Special FX building a new breed of trade execution platform
Ref: eFOREX
Date Published: 05/07/2010
Technology within the Financial markets does not stand still for very long and, despite the advances made in electronic trading and execution in the FX market, the next stage of
development and the building of a new breed of trade execution platforms are well under way. Nicholas Pratt explores some of the ways that these developments are taking place and what expectations banks and brokers have of their platform providers.
More and more traders are migrating away from the single asset class strategies of the past towards either multiple or cross-asset class strategies – a trend which must surely have implications for the execution platforms they use. Similarly new and more complex instrument types within FX are becoming increasingly popular which means that trading systems will have to be able to adapt and exhibit enough flexibility to incorporate these new instruments. Alongside these new trends there are still the enduring themes that have remained important over the last few years – the increasing need for straight-through-processing and greater connectivity and, more controversially, the demand for low latency and high speed. The successful adoption of messaging protocols such as FIX has helped in terms of connectivity but is there still work to be done in this space? Similarly is there still a call for low latency or have most traders reached a point where execution can be performed no faster without significant and perhaps pointless investment?
And finally what of the technology itself? Can the FX market make use of general trends such as the increasing maturity of the cloud computing or software as a service (SaaS) operating models? And does the whole are of Web 2.0 technologies such as HTML 5 and rich internet applications (RIA) have any place in the FX market? Are these web-based technologies of enough maturity to form the foundation for mission critical trading platforms and services? And are FX traders fully aware of the potential benefits on offer and really ready to fully commit to these areas of technology development?
Need for flexibility
“As markets, regulation and the entire financial world are changing so fast in recent times, all parties including software development companies need to react faster and be more flexible,” says Denis Borisovsky, chief executive of Ukraine-based trading software developer PFSoft. “It is very important to use repayable and advanced technologies like J2EE in order to build a scalable application with reusable code and inexpensive maintenance costs.”
The importance of technology like J2EE is being driven by the growing demand among traders for more performance-driven architectures delivering scalable and ultra-low latency functionality, says Borisovsky. “There are many factorsat work when it comes to explaining this demand. Markets are becoming much more liquid in recent years.Trading algorithms are becoming much more sophisticated and automating trading mechanisms have become popular. The network of integrated parties has increased since the universal STP protocol (FIX) has become widely-used.

### Extracted entries:
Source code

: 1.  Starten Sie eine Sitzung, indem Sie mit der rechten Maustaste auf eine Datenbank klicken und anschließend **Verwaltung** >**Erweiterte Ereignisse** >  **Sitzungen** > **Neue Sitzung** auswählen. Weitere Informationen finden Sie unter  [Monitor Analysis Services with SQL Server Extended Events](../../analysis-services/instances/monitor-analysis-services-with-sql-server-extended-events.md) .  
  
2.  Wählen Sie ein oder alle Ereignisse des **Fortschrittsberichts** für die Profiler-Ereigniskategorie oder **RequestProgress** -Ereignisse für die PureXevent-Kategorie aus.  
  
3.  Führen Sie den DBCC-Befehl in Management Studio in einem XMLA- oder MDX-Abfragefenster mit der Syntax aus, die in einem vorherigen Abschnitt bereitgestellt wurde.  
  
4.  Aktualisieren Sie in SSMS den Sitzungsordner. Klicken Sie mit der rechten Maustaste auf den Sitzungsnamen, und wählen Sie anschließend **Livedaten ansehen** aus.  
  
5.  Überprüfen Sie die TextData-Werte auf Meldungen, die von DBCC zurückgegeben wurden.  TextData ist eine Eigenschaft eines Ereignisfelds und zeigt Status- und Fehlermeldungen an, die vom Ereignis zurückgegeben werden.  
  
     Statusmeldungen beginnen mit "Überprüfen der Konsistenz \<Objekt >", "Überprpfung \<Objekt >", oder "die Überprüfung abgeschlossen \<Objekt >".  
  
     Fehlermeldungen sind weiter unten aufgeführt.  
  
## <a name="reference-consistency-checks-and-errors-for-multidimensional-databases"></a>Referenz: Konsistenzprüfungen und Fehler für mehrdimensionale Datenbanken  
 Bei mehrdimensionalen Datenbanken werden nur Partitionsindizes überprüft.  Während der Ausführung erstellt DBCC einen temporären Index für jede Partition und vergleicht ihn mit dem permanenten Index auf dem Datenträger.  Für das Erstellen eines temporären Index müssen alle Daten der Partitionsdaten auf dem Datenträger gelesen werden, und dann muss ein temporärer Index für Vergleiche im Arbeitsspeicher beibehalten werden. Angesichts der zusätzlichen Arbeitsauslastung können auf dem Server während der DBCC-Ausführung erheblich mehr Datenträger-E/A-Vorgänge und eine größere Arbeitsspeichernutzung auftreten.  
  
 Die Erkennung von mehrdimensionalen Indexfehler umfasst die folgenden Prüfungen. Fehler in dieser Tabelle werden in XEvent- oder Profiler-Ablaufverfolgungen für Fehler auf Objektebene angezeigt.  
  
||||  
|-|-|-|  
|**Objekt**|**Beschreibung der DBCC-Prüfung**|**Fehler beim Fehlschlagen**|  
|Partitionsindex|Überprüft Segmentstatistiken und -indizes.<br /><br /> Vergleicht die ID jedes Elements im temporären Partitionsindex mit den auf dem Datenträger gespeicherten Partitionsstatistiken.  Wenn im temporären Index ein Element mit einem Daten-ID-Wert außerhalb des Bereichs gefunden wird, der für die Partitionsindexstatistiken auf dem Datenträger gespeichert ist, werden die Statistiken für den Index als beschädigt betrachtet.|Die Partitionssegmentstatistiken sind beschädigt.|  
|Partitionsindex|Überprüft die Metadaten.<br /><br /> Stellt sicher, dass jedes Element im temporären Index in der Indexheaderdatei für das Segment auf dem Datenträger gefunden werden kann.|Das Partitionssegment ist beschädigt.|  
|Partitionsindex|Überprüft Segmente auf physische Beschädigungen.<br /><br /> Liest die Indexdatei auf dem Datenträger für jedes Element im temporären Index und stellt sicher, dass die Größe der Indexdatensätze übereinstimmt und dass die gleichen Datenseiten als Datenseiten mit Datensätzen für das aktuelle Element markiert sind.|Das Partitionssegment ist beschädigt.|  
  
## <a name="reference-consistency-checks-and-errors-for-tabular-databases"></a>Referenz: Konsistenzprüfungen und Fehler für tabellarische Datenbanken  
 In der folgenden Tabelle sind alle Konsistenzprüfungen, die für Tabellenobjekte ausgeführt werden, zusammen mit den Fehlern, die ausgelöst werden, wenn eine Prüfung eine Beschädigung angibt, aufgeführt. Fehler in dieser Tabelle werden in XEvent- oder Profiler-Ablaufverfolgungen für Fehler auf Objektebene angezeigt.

### Requirement A:
In the FX trade execution platforms article, list every technology named in the paragraph that begins "And finally what of the technology itself?"
### Requirement B:
Extend the FX trade execution platforms article from the point where it stops.
The records have no connection to the FX trade execution platforms article.

### Written answer A:
- Cloud computing
- Software as a service (SaaS)
- Web 2.0 technologies
- HTML 5
- Rich internet applications (RIA)

### Written answer B:
All these factors mean a challenge for old fashioned platforms, most of which are going out of business. New platforms have been specifically designed to cope with new market demands. They are based on new technologies and on specific architecture approaches for much better performance, scalability and flexibility.” Similarly the move towards cross-asset trading platforms requires a much more accurate approach to architecture design, says Borisovsky. “These platforms should allow different interfaces and models that are specific to each market on top of the underlying platform. For example, our product has around six different types of margin models, which allow all main asset classes within a single platform. We also offer at least eight different ways of creating an order within the system: Matrix, Market Depth, Order Entry, Basket, FX Board, Options Chain Visual Chart, which are based on top of the platform core. All these mean that the requirements for preferences of different trader groups and markets can be met.”
End of the silo
These developments underline the theory that individual product and silo-based trading is finally coming to an end as trading firms increasingly migrate towards multi-asset class solutions. “This is a basic evolutionary rule. Once people see something better they will use it, and it’s only a question of time. Multi-asset solutions prove themselves in many ways: they are easier to learn and use for both brokers and traders; they are much more reliable than some integrated multiple solutions; they allow consolidated risk management, hedging and user management. Finally, multi-asset platforms reflect human nature. It is all about trading, and each asset class is just a little different instrument, but its core its always same – and very simple - buy, sell and make a profit.”
At the same time as traders are embracing multi-asset trading platforms, they are also moving away from multi-dealer platforms that only address single-asset classes, says Paul Caplin, company founder and chief executive of Caplin Systems, a UK-based software developer that specialises in the client delivery aspect of the FX trading process. Caplin says that the multibank platforms that dominated the FX market in the early part of the millennium, such as FXAll and Currenex, are now facing greater competition from the single-dealer platforms they once replaced among buy-side FX traders.
“In those early days the multi-dealer platforms would argue that all clients wanted to see multiple quotes for trading for both best execution requirements and for the ease of use and removing the need for multiple screens and feeds. But this has turned out not be the case,” says Caplin. “It turns out a lot of traders are happy to trade with a single bank much of the time,if the offering is good enough. Having realised this, banks saw the need to offer something better in terms of client delivery and this became an important component in their FX offerings and not just an add-on.”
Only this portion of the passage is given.